Le président Gasteau a passé une mauvaise nuit mercredi. Tiraillé par l'audition de la dernière experte qui décrivait Isabelle Gosselin, la mère de Marc, comme une femme qui avait « fait des concessions pour que son couple marche » et pour qui Marc « avait été source de problèmes ». L'expertise avait fait bondir l'avocat général, le président aussi.
Hier matin, Michel Gasteau stimule donc à nouveau Isabelle Gosselin... pour être sûr. Mais la mère ne s'explique pas mieux pour autant : « J'ai essayé de m'interposer, j'ai pas su faire... » « Est-ce que vous avez renoncé à vos enfants ? », interroge Me Reisenthel. « Quelque part oui », répond-elle sans convaincre.
« Ils pouvaient dire »
Le témoignage du frère aîné de Marc achève de remplir la salle en début d'après-midi. Une trentaine de personnes sont refoulées à l'entrée dans un brouhaha agacé : « Ce n'est pas une justice-spectacle !, lance le président, sur le pas de la porte. L'enfant n'est pas à regarder comme une bête ! » Le petit s'avance, une peluche à la main. Isabelle Gosselin s'effondre en pleurs. La voix de l'enfant donne soudainement une émotion nouvelle à cette justice d'adultes.
Pas un regard vers le box. D'une voix claire, il accuse David Da Costa d'avoir « donné des coups de pied dans le ventre » de Marc qui « criait à peine, jamais, disait jamais rien, pleurait sans larmes ».

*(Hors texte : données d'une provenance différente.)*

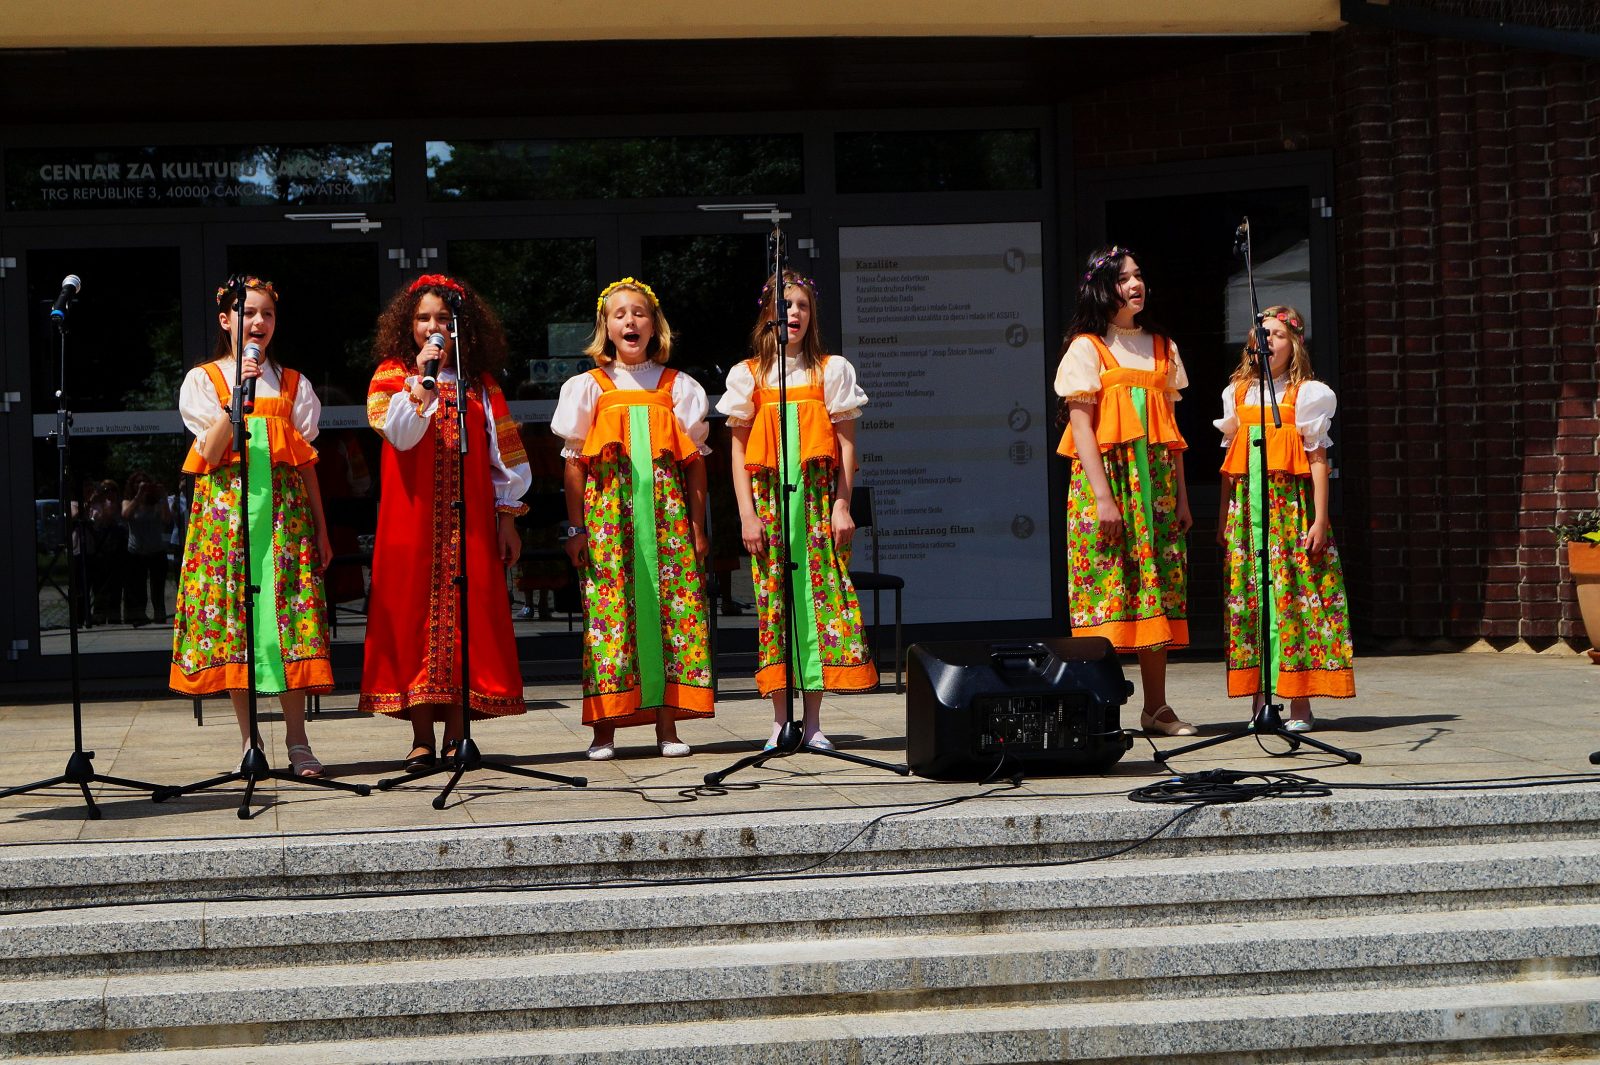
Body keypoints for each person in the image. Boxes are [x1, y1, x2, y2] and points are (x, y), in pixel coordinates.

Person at [360, 274, 528, 769]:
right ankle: (420, 738)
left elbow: (507, 459)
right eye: (423, 318)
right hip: (409, 521)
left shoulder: (481, 384)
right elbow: (400, 435)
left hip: (469, 521)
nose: (432, 327)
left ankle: (457, 735)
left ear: (461, 326)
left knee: (465, 619)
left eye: (442, 318)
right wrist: (421, 382)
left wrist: (508, 518)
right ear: (408, 325)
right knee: (411, 618)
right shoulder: (392, 377)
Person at [170, 276, 334, 778]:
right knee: (238, 627)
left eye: (267, 314)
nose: (259, 322)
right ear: (226, 321)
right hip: (225, 522)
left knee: (287, 623)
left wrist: (321, 528)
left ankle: (298, 740)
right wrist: (236, 395)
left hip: (284, 521)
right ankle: (249, 740)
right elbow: (210, 450)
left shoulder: (293, 383)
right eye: (248, 313)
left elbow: (305, 464)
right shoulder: (205, 381)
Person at [551, 277, 713, 759]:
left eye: (639, 313)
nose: (630, 321)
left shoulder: (677, 386)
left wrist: (698, 527)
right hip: (609, 526)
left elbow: (695, 463)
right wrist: (576, 528)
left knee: (672, 618)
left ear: (654, 324)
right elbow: (575, 464)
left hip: (668, 524)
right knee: (609, 622)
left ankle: (668, 728)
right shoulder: (589, 387)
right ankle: (605, 730)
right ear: (606, 327)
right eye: (619, 314)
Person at [718, 271, 876, 751]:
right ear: (767, 314)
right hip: (770, 509)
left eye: (802, 305)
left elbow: (847, 448)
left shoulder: (831, 370)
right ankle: (779, 722)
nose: (794, 313)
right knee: (775, 607)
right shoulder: (749, 375)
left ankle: (813, 723)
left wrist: (842, 504)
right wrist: (747, 515)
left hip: (816, 508)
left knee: (818, 606)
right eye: (785, 305)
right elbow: (738, 452)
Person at [1054, 246, 1195, 736]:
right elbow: (1081, 429)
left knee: (1155, 589)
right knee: (1106, 592)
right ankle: (1097, 710)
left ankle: (1157, 707)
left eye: (1139, 275)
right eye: (1123, 278)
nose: (1136, 284)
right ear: (1102, 288)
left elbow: (1172, 433)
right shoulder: (1086, 348)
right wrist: (1103, 498)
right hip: (1108, 486)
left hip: (1156, 491)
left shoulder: (1162, 347)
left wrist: (1181, 496)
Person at [1215, 306, 1354, 729]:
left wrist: (1320, 518)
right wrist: (1223, 518)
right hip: (1247, 515)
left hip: (1288, 512)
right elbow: (1230, 467)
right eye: (1261, 334)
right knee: (1252, 602)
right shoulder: (1238, 393)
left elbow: (1317, 459)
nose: (1267, 341)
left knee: (1293, 599)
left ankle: (1299, 704)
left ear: (1294, 344)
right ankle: (1260, 704)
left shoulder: (1305, 395)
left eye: (1277, 334)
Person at [122, 470, 173, 625]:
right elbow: (126, 515)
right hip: (136, 551)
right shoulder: (128, 502)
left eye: (144, 482)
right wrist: (138, 495)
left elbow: (167, 520)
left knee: (158, 586)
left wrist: (163, 497)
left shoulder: (157, 503)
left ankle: (159, 614)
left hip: (156, 550)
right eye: (137, 482)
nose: (141, 484)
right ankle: (139, 615)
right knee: (138, 586)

L'aîné n'a jamais été violenté, son beau-père le menaçait juste s'il parlait. « Je suis très en colère contre ma mère et les autres, ajoute-t-il en pleurs. Ils voyaient ce qui se passait, alors ils pouvaient dire. » Christian Tirloy, l'un des médecins jugés pour non-assistance à personne en danger, a vu Marc le 30 décembre. Quand ? Lui dit le matin, les deux accusés l'après-midi. Il dit qu'Isabelle Gosselin est venue seule avec l'enfant, eux que David Da Costa était là. Qui ment ? Mystère. « Je n'avais pas d'inquiétude particulière, explique le médecin. Elle m'a dit "Je ne peux plus le tenir, il fait des accès de colère". Spontanément, elle a enlevé le haut et je l'ai examiné. Il y avait des ecchymoses sur les bras (...). En revanche, il n'y avait rien au visage. » « Mais vous faites un certificat pour une hospitalisation d'urgence ? », questionne le président. « La notion d'urgence, c'était la notion de la violence des coups qu'il se portait », répond le Dr Tirloy.
Cette fois, le public ne réagit plus. Le président a ordonné l'évacuation d'une salle grondant d'indignation après une énième volte-face de Da Costa (« Je pensais qu'à ma dose, qu'à l'alcool ! ») suite à une question embarrassante. « Est-ce que ce n'est pas une erreur de diagnostic ? », reprend Me Potié, l'avocat du médecin. « J'avais diagnostiqué un trouble du comportement. Mais a posteriori... ». « Une erreur de diagnostic », conclut l'avocat.